En agosto me dieron una guía exclusiva para quienes desean iniciarse en la conscien­cia de Krishna. Un útil manual con todo lo que un neófito debe saber. Aprendí más mantras, los principios del bhakti-yoga (no fumar, no practicar juegos de azar, no tener sexo ilícito y no consumir carne) y me fui for­mando. Adquirí mi japa mala[6] y empecé a rezar las 16 rondas de108 maha mantras al día, a prac­ticar yoga regularmente, dejé de comer todo tipo de carnes y ya ni un cigarrillo me fumaba. Como no tenía pareja, no me costó mucho no mantener sexo ilícito. Ya estaba listo para que el maestro viera mi alma y mediera mi nombre espiritual.

Casi un mes y medio después de mis primeros acercamien­tos, el momento para iniciarme como un devoto del movimiento por la consciencia de Krishna estaba a un parpadeo. También fue un jueves el día en que decidí no ser llamado prabhu. El consejo del psicólogo de Bienes­tar ya había cumplido totalmen­te con su objetivo: ya estaba bien, no necesitaba ocupar mi mente porque no me golpeaba, no fumaba, no consumía dro­gas, ni me deprimía. La terapia ‘devocional’ me funcionó tan bien como a Camilo García, un excompañero de Ciencia Política conocido por su consumo excesi­vo de drogas duras, quien se vol­vió bramashari y logró cambiar su vida radicalmente. Todo eso ya lo había desechado, pero hubo algo de lo que no pude zafarme. El director del taller de Escritura Creativa que iba adelantando en esos meses tuvo una brillante iniciativa: quiso que todos los asistentes-escritores tuviéra­mos un fogueo con público real mediante la lectura de nuestros cuentos. Lo llamó Bogotá Cuenta y se realizó a mediados de agosto.

-- -- --

Cómo resolverla
Reproduce palabra por palabra el fragmento sobre la consciencia de Krishna, todo lo que va desde "En agosto me" hasta "mi nombre espiritual.".

-- -- --

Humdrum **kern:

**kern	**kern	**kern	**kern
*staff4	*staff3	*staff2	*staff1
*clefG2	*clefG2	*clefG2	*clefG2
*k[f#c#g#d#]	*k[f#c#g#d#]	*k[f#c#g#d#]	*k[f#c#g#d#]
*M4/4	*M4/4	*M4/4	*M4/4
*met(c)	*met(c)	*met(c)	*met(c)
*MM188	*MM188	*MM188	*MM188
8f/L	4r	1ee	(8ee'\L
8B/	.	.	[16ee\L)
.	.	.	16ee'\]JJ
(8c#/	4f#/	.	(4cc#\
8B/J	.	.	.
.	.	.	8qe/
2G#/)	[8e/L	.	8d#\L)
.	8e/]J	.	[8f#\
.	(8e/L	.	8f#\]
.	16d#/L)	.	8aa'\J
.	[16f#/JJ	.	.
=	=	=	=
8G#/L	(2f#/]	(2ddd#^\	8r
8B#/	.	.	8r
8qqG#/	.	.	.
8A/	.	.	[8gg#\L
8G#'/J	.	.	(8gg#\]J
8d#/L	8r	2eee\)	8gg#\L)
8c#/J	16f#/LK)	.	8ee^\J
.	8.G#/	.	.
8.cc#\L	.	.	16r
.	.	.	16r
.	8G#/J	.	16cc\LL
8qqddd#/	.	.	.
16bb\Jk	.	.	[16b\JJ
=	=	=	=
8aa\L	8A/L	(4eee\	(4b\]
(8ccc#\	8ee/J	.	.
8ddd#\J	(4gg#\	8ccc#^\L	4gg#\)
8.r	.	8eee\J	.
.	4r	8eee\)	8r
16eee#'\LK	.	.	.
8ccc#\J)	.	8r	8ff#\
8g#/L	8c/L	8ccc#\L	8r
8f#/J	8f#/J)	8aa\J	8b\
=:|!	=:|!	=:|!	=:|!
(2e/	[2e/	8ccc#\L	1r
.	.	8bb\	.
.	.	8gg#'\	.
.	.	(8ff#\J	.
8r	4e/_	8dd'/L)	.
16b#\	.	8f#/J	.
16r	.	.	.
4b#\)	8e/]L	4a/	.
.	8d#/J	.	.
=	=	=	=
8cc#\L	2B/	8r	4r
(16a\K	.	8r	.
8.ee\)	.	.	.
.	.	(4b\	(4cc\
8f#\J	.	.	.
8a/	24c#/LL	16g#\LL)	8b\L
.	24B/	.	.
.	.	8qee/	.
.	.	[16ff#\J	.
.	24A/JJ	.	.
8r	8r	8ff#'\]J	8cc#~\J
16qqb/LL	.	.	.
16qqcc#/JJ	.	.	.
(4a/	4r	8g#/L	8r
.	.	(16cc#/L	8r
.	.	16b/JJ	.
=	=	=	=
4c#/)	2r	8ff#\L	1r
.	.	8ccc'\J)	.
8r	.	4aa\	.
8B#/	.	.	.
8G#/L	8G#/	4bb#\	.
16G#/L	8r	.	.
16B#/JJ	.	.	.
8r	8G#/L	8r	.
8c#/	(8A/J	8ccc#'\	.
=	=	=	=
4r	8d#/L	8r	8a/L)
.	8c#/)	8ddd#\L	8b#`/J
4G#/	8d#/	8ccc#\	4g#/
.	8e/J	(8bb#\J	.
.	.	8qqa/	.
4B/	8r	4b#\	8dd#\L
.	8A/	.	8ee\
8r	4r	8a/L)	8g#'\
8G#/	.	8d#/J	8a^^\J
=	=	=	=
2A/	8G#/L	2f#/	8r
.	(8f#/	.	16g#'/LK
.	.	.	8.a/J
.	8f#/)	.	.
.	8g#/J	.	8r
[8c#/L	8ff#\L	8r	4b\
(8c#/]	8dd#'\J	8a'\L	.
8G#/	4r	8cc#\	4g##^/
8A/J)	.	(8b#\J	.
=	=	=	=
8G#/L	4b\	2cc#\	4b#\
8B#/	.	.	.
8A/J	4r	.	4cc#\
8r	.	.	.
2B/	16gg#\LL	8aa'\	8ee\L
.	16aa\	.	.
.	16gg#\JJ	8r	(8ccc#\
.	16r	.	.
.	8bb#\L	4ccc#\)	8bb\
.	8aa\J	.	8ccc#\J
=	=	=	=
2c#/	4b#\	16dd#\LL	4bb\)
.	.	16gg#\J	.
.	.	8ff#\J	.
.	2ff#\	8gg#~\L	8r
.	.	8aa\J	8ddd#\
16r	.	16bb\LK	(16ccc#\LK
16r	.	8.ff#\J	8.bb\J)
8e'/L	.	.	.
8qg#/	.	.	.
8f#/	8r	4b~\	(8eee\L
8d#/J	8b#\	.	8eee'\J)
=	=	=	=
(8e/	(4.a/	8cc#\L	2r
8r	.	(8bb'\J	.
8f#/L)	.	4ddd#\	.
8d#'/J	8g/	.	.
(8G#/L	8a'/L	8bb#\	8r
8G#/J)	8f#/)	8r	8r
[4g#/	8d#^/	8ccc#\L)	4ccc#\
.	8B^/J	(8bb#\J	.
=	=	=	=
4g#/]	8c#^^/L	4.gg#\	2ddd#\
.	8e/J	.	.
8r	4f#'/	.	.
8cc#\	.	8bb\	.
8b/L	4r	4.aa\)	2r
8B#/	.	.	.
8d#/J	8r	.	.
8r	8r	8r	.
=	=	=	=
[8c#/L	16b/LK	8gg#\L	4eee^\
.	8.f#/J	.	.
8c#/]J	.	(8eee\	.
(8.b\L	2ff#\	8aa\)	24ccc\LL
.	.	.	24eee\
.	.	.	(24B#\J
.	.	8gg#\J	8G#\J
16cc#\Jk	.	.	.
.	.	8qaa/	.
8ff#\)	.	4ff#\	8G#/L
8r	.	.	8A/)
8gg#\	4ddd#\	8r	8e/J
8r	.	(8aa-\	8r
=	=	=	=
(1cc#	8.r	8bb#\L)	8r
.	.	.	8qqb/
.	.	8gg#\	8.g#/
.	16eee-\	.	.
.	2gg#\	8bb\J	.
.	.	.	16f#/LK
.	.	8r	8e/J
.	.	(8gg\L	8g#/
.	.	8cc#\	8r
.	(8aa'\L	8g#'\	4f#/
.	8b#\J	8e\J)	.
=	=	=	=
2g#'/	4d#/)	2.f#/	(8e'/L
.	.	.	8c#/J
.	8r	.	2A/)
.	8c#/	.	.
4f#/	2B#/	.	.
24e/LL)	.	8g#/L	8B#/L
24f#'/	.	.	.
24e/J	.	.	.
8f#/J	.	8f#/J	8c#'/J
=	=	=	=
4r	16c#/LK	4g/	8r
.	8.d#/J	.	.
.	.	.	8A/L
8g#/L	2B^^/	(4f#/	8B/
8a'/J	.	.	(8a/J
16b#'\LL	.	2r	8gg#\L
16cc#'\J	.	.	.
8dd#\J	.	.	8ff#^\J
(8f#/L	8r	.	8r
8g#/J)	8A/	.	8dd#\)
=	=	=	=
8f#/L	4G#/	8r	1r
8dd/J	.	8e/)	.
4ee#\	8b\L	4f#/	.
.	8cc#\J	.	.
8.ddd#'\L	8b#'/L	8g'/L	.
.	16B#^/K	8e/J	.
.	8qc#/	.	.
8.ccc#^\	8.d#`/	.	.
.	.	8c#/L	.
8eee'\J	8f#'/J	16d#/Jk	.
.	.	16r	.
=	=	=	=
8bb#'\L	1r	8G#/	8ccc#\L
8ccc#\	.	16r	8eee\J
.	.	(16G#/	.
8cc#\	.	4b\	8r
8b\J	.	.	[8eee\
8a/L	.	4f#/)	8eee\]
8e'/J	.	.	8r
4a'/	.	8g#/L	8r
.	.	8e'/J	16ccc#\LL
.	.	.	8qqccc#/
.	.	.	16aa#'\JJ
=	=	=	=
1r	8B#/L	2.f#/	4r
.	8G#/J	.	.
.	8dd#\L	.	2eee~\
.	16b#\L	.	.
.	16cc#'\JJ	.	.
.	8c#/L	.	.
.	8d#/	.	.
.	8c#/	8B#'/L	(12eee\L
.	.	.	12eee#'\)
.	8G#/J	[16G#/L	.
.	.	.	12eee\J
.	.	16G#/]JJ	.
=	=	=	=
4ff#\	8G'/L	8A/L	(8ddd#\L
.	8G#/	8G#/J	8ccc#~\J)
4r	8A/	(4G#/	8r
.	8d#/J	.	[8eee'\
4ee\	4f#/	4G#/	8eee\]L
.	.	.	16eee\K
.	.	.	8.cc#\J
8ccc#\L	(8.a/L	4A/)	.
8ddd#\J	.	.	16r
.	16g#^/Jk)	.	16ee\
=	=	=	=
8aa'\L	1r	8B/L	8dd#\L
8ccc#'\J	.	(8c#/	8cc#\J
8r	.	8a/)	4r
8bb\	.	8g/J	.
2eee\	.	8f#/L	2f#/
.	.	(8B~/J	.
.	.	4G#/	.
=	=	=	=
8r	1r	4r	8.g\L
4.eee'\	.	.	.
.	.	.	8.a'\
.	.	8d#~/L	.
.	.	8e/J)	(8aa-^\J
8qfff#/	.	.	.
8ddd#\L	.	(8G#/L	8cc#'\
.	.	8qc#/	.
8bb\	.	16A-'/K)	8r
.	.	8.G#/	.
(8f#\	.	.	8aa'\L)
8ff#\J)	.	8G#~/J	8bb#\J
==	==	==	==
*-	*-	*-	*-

-- -- --

Tu respuesta
En agosto me dieron una guía exclusiva para quienes desean iniciarse en la conscien­cia de Krishna. Un útil manual con todo lo que un neófito debe saber. Aprendí más mantras, los principios del bhakti-yoga (no fumar, no practicar juegos de azar, no tener sexo ilícito y no consumir carne) y me fui for­mando. Adquirí mi japa mala[6] y empecé a rezar las 16 rondas de108 maha mantras al día, a prac­ticar yoga regularmente, dejé de comer todo tipo de carnes y ya ni un cigarrillo me fumaba. Como no tenía pareja, no me costó mucho no mantener sexo ilícito. Ya estaba listo para que el maestro viera mi alma y mediera mi nombre espiritual.